Absolutely staggering


----------



## m4rkymark (Aug 17, 2014)

the original cached article is even more astounding than the one which is still online...

http://webcache.googleusercontent.c...com/opinion/13713677.display/&strip=1&vwsrc=0


----------



## RisingPower (Sep 21, 2007)

No surprises there then

https://mobile.twitter.com/LadyCatHT/tweets

"MY brain is some kind of non-absorbent mush and I can't explain why. It's knowledge-repellent."


----------



## Starbuck88 (Nov 12, 2013)

Kerr said:


> Just read this article.
> 
> http://m.heraldscotland.com/opinion/13713677.display/
> 
> ...


Plenty of 'Katie Hopkins' copy cats/wannabes around now and newspapers allow it as it generates traffic.
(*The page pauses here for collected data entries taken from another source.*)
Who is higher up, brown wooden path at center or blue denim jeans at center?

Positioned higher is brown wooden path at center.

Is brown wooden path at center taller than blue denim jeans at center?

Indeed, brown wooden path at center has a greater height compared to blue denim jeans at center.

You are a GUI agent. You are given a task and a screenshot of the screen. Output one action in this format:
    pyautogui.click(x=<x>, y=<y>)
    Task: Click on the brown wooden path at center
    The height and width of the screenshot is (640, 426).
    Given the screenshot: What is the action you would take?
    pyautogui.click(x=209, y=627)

I'm sure this woman would quite happily entertain a fellow with an Aston or the likes so she should just shut up.


----------



## RD55 DUN (Dec 30, 2008)

:wall::wall::wall:


----------



## m4rkymark (Aug 17, 2014)

twitter feed of https://twitter.com/KDEWMG is quite amusing  I think shes going to get a lot of flack for those articles...


----------



## transtek (Mar 2, 2007)

The fact that she was allowed to have that published is a disgrace. Her excuse is that if someone can afford an Aston (despite the fact that many Aston owners work many years to afford the car of their dreams), then they are automatically "legitimate" targets for criminal acts and vandalism? So she is saying that you have to put up with - sorry - "deserve" having your car keyed, *just* because you can afford/have saved up for a nice car! 
Using her same sort of criteria and deduction, I would have liked to have seen the response had she said something like: "because you wear a short skirt, then you should expect to be raped" and congratulating the rapist!


----------



## Tricky Red (Mar 3, 2007)

Hufty said:


> Waterboard the scum, let's set up a secret vigilante group track down these losers and make them. We could maybe key them and tattoo along scratch across their forehead ending in word loser. Who's in ?


Just like in Inglorious Basterds.


----------



## Rundie (Oct 2, 2007)

She clearly ain't getting none.....


----------



## Goliath (Jun 14, 2010)

His punishment... £1100 fine and 8 week suspended sentence.
http://www.dailymail.co.uk/news/art...-vandal-caused-8-000-damage-Aston-Martin.html

I think 150 hours community service would have been a much better punishment than a suspended sentence. I must say though, if he had been sent to prison I think that would have been totally out of proportion for the crime, despite how much I hate people who key cars!

When the Aston owner claims on his insurance for the respray, hopefully they will chase this guy for their losses. Even if it means he ends up paying £10/week for the rest of his life.


----------



## Hufty (Apr 27, 2015)

Tricky Red said:


> Just like in Inglorious Basterds.


We can include the reporter in the first batch, but maybe tattoo should read dumb b17(h, unbelievable !


----------



## Hufty (Apr 27, 2015)

Rundie said:


> She clearly ain't getting none.....


And probably won't be in the future with that boat race and IQ.

The next person who gets their car keyed should sue the paper for encouraging criminal damage, it's like singling out the wealthy as a second class element of society, surely that's racism/ discrimination of some sort, not an unbiased view as the media are meant to produce.


----------



## johanr77 (Aug 4, 2011)

m4rkymark said:


> the original cached article is even more astounding than the one which is still online...
> 
> http://webcache.googleusercontent.c...com/opinion/13713677.display/&strip=1&vwsrc=0


Yeah she edited it because of the considerable flak she got for her incorrect stats when it first went up.

Just trolling the ass off the web and people are biting, will probably get a promotion after this.


----------